BRIEF: Go through the following data and transcribe exactly the stretch of lines from the one holding "Penetapan Harga Garam Sepihak" to the one holding "Legg til som favoritt", both included.

MATERIAL FOR THIS EXERCISE:

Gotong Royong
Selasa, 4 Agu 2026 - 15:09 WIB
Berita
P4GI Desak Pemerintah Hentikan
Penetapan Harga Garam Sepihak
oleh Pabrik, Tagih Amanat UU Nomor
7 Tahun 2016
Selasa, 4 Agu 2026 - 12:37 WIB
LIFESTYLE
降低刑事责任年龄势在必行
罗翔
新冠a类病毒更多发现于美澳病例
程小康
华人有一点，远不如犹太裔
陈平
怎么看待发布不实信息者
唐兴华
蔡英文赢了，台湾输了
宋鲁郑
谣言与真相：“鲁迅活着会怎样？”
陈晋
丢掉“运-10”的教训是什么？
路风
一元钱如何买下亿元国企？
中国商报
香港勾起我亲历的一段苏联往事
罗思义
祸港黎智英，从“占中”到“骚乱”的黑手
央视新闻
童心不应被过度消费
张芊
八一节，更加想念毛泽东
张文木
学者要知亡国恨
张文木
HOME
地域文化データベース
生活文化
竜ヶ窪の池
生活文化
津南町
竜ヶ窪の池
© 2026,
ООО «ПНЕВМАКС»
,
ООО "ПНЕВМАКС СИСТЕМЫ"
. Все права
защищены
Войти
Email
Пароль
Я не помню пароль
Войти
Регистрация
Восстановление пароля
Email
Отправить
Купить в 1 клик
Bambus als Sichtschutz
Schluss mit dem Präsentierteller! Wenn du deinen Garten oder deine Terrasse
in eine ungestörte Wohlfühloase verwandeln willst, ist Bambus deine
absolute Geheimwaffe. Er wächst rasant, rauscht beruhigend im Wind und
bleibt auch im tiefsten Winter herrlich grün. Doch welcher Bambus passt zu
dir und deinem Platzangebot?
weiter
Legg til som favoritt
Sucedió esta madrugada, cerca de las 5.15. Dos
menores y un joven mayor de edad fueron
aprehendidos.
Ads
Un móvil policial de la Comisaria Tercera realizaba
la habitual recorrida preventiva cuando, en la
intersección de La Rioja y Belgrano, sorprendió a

EXPECTED OUTPUT:
Penetapan Harga Garam Sepihak
oleh Pabrik, Tagih Amanat UU Nomor
7 Tahun 2016
Selasa, 4 Agu 2026 - 12:37 WIB
LIFESTYLE
降低刑事责任年龄势在必行
罗翔
新冠a类病毒更多发现于美澳病例
程小康
华人有一点，远不如犹太裔
陈平
怎么看待发布不实信息者
唐兴华
蔡英文赢了，台湾输了
宋鲁郑
谣言与真相：“鲁迅活着会怎样？”
陈晋
丢掉“运-10”的教训是什么？
路风
一元钱如何买下亿元国企？
中国商报
香港勾起我亲历的一段苏联往事
罗思义
祸港黎智英，从“占中”到“骚乱”的黑手
央视新闻
童心不应被过度消费
张芊
八一节，更加想念毛泽东
张文木
学者要知亡国恨
张文木
HOME
地域文化データベース
生活文化
竜ヶ窪の池
生活文化
津南町
竜ヶ窪の池
© 2026,
ООО «ПНЕВМАКС»
,
ООО "ПНЕВМАКС СИСТЕМЫ"
. Все права
защищены
Войти
Email
Пароль
Я не помню пароль
Войти
Регистрация
Восстановление пароля
Email
Отправить
Купить в 1 клик
Bambus als Sichtschutz
Schluss mit dem Präsentierteller! Wenn du deinen Garten oder deine Terrasse
in eine ungestörte Wohlfühloase verwandeln willst, ist Bambus deine
absolute Geheimwaffe. Er wächst rasant, rauscht beruhigend im Wind und
bleibt auch im tiefsten Winter herrlich grün. Doch welcher Bambus passt zu
dir und deinem Platzangebot?
weiter
Legg til som favoritt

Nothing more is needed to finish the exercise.